== Directions ==
Identify each line in the data below that contains the word "Συνεχίστε", and copy every such line in full.

== Input data ==
>>>
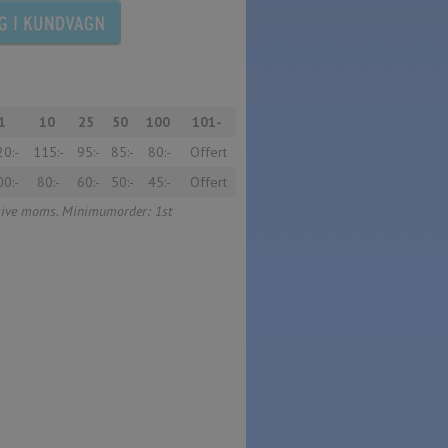
1
10
25
50
100
101-
20:-
115:-
95:-
85:-
80:-
Offert
00:-
80:-
60:-
50:-
45:-
Offert
usive moms. Minimumorder: 1st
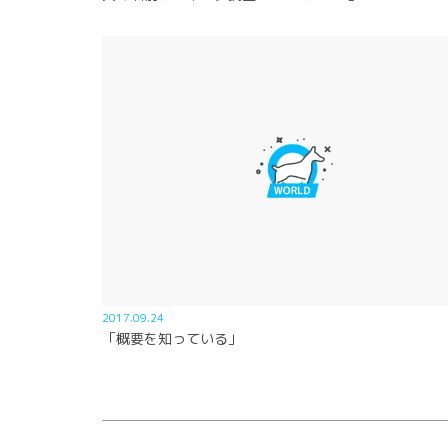
2017.09.24
「概要を知っている」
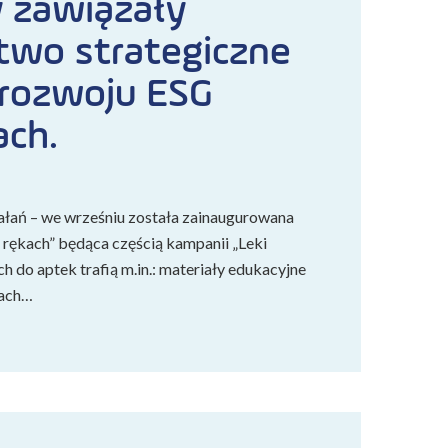
 zawiązały
two strategiczne
 rozwoju ESG
ach.
ałań – we wrześniu została zainaugurowana
 rękach” będąca częścią kampanii „Leki
ch do aptek trafią m.in.: materiały edukacyjne
dach…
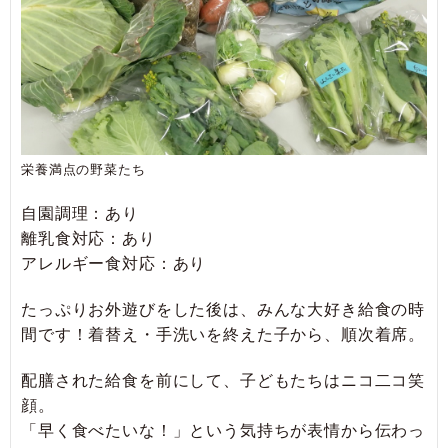
栄養満点の野菜たち
自園調理：あり
離乳食対応：あり
アレルギー食対応：あり
たっぷりお外遊びをした後は、みんな大好き給食の時
間です！着替え・手洗いを終えた子から、順次着席。
配膳された給食を前にして、子どもたちはニコ二コ笑
顔。
「早く食べたいな！」という気持ちが表情から伝わっ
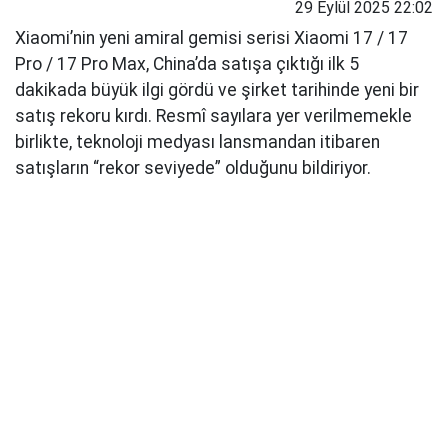
29 Eylül 2025 22:02
Xiaomi’nin yeni amiral gemisi serisi Xiaomi 17 / 17
Pro / 17 Pro Max, China’da satışa çıktığı ilk 5
dakikada büyük ilgi gördü ve şirket tarihinde yeni bir
satış rekoru kırdı. Resmî sayılara yer verilmemekle
birlikte, teknoloji medyası lansmandan itibaren
satışların “rekor seviyede” olduğunu bildiriyor.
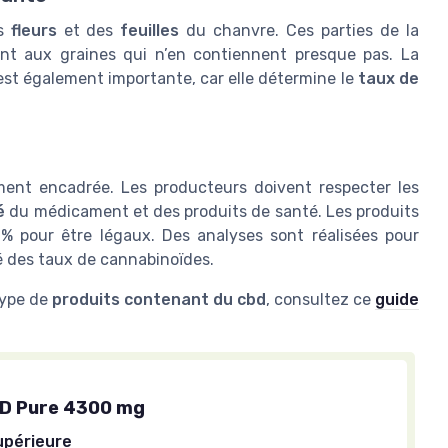
es
fleurs
et des
feuilles
du chanvre. Ces parties de la
ent aux graines qui n’en contiennent presque pas. La
est également importante, car elle détermine le
taux de
ment encadrée. Les producteurs doivent respecter les
é
du médicament et des produits de santé. Les produits
% pour être légaux. Des analyses sont réalisées pour
é des taux de cannabinoïdes.
type de
produits contenant du cbd
, consultez ce
guide
BD Pure 4300 mg
upérieure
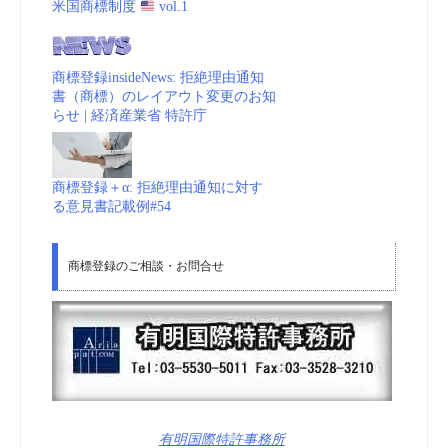
米国商標制度
vol.1
商標登録insideNews: 拒絶理由通知
書（商標）のレイアウト変更のお知
らせ | 経済産業省 特許庁
商標登録＋α: 拒絶理由通知に対す
る意見書記載例#54
商標登録のご相談・お問合せ
有明国際特許事務所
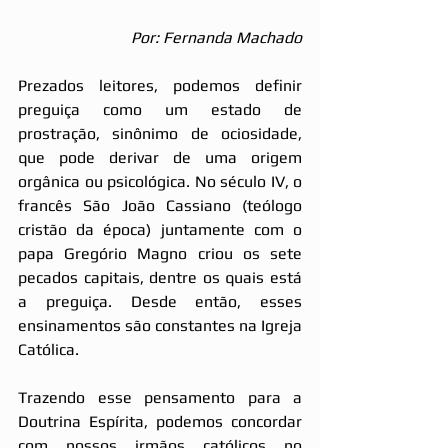
Por: Fernanda Machado
Prezados leitores, podemos definir 
preguiça como um estado de 
prostração, sinônimo de ociosidade, 
que pode derivar de uma origem 
orgânica ou psicológica. No século IV, o 
francês São João Cassiano (teólogo 
cristão da época) juntamente com o 
papa Gregório Magno criou os sete 
pecados capitais, dentre os quais está 
a preguiça. Desde então, esses 
ensinamentos são constantes na Igreja 
Católica.
Trazendo esse pensamento para a 
Doutrina Espírita, podemos concordar 
com nossos irmãos católicos no 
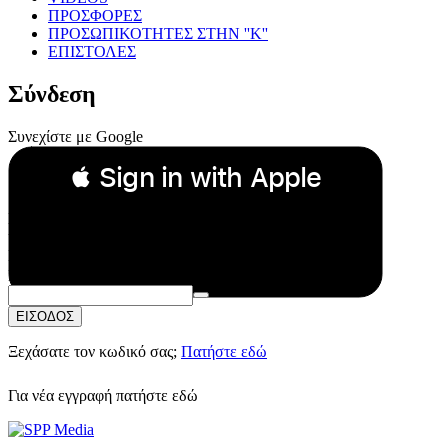
ΠΡΟΣΦΟΡΕΣ
ΠΡΟΣΩΠΙΚΟΤΗΤΕΣ ΣΤΗΝ ''Κ''
ΕΠΙΣΤΟΛΕΣ
Σύνδεση
Συνεχίστε με Google
 Sign in with Apple
Συνεχίστε με Apple
ή
Email:
Κωδικός Πρόσβασης:
ΕΙΣΟΔΟΣ
Ξεχάσατε τον κωδικό σας;
Πατήστε εδώ
Για νέα εγγραφή
πατήστε εδώ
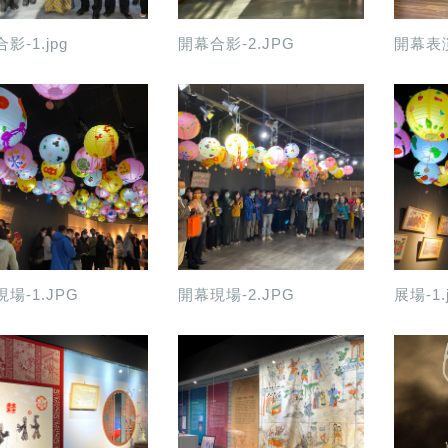
影-1.jpg
開幕合影-2.JPG
開幕表演
場-1.JPG
開幕現場-2.JPG
展場-1.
<<<
== Finished task ==
Συνεχίστε με Google
Συνεχίστε με Apple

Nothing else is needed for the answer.